Nonlinear inverse modeling of sensor based on back-propagation fuzzy logical system
- Author:
Jun LI
;
Junhua LIU
- Publication Type:Journal Article
- Keywords:
sensor;
inverse modeling;
fuzzy logical system;
back-propagation algorithm
- From:
Journal of Pharmaceutical Analysis
2007;19(1):14-17
- CountryChina
- Language:Chinese
-
Abstract:
Objective To correct the nonlinear error of sensor output, a new approach to sensor inverse modeling based on Back-Propagation Fuzzy Logical System (BP FS) is presented. Methods The BP FS is a computationally efficient nonlinear universal approximator, which is capable of implementing complex nonlinear mapping from its input pattern space to the output with fast convergence speed.

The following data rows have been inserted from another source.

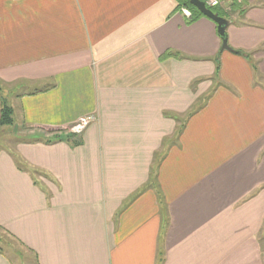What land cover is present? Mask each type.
<instances>
[{
  "label": "crops",
  "instance_id": "crops-1",
  "mask_svg": "<svg viewBox=\"0 0 264 264\" xmlns=\"http://www.w3.org/2000/svg\"><path fill=\"white\" fill-rule=\"evenodd\" d=\"M213 12L0 0V264H264V0Z\"/></svg>",
  "mask_w": 264,
  "mask_h": 264
},
{
  "label": "trees",
  "instance_id": "trees-1",
  "mask_svg": "<svg viewBox=\"0 0 264 264\" xmlns=\"http://www.w3.org/2000/svg\"><path fill=\"white\" fill-rule=\"evenodd\" d=\"M176 2H177V9L180 10L182 8H185L191 13V17L187 20V23H192V22L196 21L197 19L204 17L193 6H191L189 4V0H176ZM211 10L215 11V8H211ZM219 39L222 40L220 37H219ZM166 56H172V57L174 56L175 58L178 57V55L174 54V53H168V55H166ZM244 56L247 59L249 58L248 55H246V54ZM216 71H217V73L219 71L218 60H217V65H216ZM0 105H1V108H0V127L12 126V124H13V120H12L13 110L10 106L7 105L5 99H3L1 96H0ZM72 139H73L72 135L61 134L60 136H57L54 140L55 141H70L73 145H76V143L74 141H72ZM0 252H2L1 249H0Z\"/></svg>",
  "mask_w": 264,
  "mask_h": 264
},
{
  "label": "rangeland",
  "instance_id": "rangeland-1",
  "mask_svg": "<svg viewBox=\"0 0 264 264\" xmlns=\"http://www.w3.org/2000/svg\"><path fill=\"white\" fill-rule=\"evenodd\" d=\"M213 22V21H212ZM214 23V22H213ZM215 24V23H214ZM216 26V25H215ZM218 35V34H217ZM10 99L12 100L13 98L10 97ZM7 105L9 106V103L6 102ZM12 103V101H11ZM10 103V104H11ZM12 105V104H11ZM17 116H18V112H17V108H14V113H12V120H13V124L12 126H3L0 127V148L1 147H8V146H12L11 145V141H17V139H15L16 137V131L12 133V130L15 129V125H17L16 123L17 121ZM73 125H71L72 127ZM70 127V128H71ZM18 128V126L16 127V129ZM18 131V130H17ZM64 135H72L73 138L77 137L75 135L72 134V130L71 129H67L64 131ZM19 138V137H17ZM0 238L2 240V243L5 247H7L9 242H12L5 234H3L2 232H0ZM13 243V242H12ZM14 245V243H13ZM16 248V245H15ZM18 248V247H17ZM7 250V249H5ZM8 255L11 257L12 261L14 264H30L29 261H31V258L29 257L28 254H24V256L22 258L17 257L16 255H13L12 253L8 252ZM32 263V262H31Z\"/></svg>",
  "mask_w": 264,
  "mask_h": 264
},
{
  "label": "water",
  "instance_id": "water-1",
  "mask_svg": "<svg viewBox=\"0 0 264 264\" xmlns=\"http://www.w3.org/2000/svg\"><path fill=\"white\" fill-rule=\"evenodd\" d=\"M189 4L193 6L202 16L215 23L217 34L222 39L220 50L221 51L227 50L233 52L231 48L227 45V35H226V28L229 25L230 21L223 17H220L217 13L207 8L204 2L201 0H189Z\"/></svg>",
  "mask_w": 264,
  "mask_h": 264
},
{
  "label": "built area",
  "instance_id": "built-area-1",
  "mask_svg": "<svg viewBox=\"0 0 264 264\" xmlns=\"http://www.w3.org/2000/svg\"><path fill=\"white\" fill-rule=\"evenodd\" d=\"M204 2L205 6L209 9L211 8H215L219 5V0H201ZM180 12L185 16V18L189 19L191 17V13L185 9L182 8L180 9ZM91 118H85V119H81L79 122H77L76 124H74L71 128L69 127V129L72 130V134L75 136H78L82 133V131L85 129L86 125L88 124L89 121H91Z\"/></svg>",
  "mask_w": 264,
  "mask_h": 264
}]
</instances>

Results The neuro-fuzzy hybrid system, i.e. BP FS, is then applied to construct nonlinear inverse model of pressure sensor. The experimental results show that the proposed inverse modeling method automatically compensates the associated nonlinear error in pressure estimation, and thus the performance of pressure sensor is significantly improved. Conclusion The proposed method can be widely used in nonlinearity correction of various kinds of sensors to compensate the effects of nonlinearity and temperature on sensor output.